2. The reconfigurable module robot connection mechanism of claim 1, wherein: the cam-like disc, the analogizing rod and the swinging claw are all arranged in the inner cavity of the joint module.

3. The reconfigurable modular robot connection mechanism according to claim 1, wherein: the cam-like disc is driven to rotate by a stepping motor.

4. The reconfigurable modular robot connection mechanism according to claim 1, wherein: the active connection panel is provided with three curve grooves which are radially and uniformly distributed at intervals by taking the center of the active connection panel as a circle center.

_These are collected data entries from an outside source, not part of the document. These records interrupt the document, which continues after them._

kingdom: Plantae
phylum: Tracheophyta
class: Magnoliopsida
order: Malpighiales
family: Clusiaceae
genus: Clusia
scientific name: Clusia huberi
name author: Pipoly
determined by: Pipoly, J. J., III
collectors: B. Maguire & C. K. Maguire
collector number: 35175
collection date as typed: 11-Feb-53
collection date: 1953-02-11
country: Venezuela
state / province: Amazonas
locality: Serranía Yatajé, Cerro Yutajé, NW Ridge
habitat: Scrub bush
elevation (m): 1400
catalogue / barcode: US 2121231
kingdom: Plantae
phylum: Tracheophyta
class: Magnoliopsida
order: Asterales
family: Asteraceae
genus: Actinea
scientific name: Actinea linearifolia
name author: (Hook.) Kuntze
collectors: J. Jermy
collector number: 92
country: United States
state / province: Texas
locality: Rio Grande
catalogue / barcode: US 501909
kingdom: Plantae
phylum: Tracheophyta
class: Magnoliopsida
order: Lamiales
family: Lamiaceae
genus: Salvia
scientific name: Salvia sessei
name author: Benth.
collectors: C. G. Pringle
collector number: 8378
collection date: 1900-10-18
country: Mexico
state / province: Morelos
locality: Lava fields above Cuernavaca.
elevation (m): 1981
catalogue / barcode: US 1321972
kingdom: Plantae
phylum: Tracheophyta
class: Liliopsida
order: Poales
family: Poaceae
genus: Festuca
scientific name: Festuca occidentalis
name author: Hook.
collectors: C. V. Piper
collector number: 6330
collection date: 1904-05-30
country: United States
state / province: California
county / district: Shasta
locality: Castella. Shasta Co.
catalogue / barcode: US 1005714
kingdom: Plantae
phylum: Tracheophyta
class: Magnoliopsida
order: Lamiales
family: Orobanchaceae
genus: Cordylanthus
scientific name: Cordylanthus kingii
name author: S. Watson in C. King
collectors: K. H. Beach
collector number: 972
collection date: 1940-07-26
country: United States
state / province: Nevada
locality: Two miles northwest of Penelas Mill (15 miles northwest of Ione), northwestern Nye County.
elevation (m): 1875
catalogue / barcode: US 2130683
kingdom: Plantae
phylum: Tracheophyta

5. The reconfigurable modular robot connection mechanism according to claim 1, wherein: the active connection panel is provided with three active fastening holes, the passive connection panel is provided with three passive fastening holes aligned with the active fastening holes one by one, the active fastening holes are radially and uniformly distributed at intervals by taking the center of the active connection panel as the circle center, and the passive fastening holes are radially and uniformly distributed at intervals by taking the center of the passive connection panel as the circle center.

6. The reconfigurable module robot connection mechanism of claim 1, wherein: the joint module is globular, the joint module contains episphere shell and lower hemisphere shell, the hemisphere week side of episphere shell and the hemisphere week side equipartition of lower hemisphere shell have been put one initiative connection panel and two passive connection panels, one the center of episphere shell or the center of lower hemisphere shell are radial even interval distribution as the centre of a circle with two passive connection panels.

7. The reconfigurable module robot connection mechanism of claim 1, wherein: the active connection panel is provided with a plurality of positioning holes, the passive connection panel is provided with positioning pins aligned with the positioning holes one by one, the positioning holes are radially and uniformly distributed at intervals by taking the center of the active connection panel as a circle center, and the positioning pins are radially and uniformly distributed at intervals by taking the center of the passive connection panel as a circle center.

8. A working method of a connecting mechanism of a reconfigurable module robot, comprising the connecting mechanism of the reconfigurable module robot as claimed in any one of claims 1 to 7, comprising the following steps: the swing claw swings outwards, extends out of the active connecting panel, and sequentially penetrates through the active fastening hole and the passive fastening hole to connect the active connecting panel and the passive connecting panel together; the swing hook claw swings inwards, the swing hook claw retracts to the back face of the active connecting panel, and the active connecting panel is disconnected with the passive connecting panel.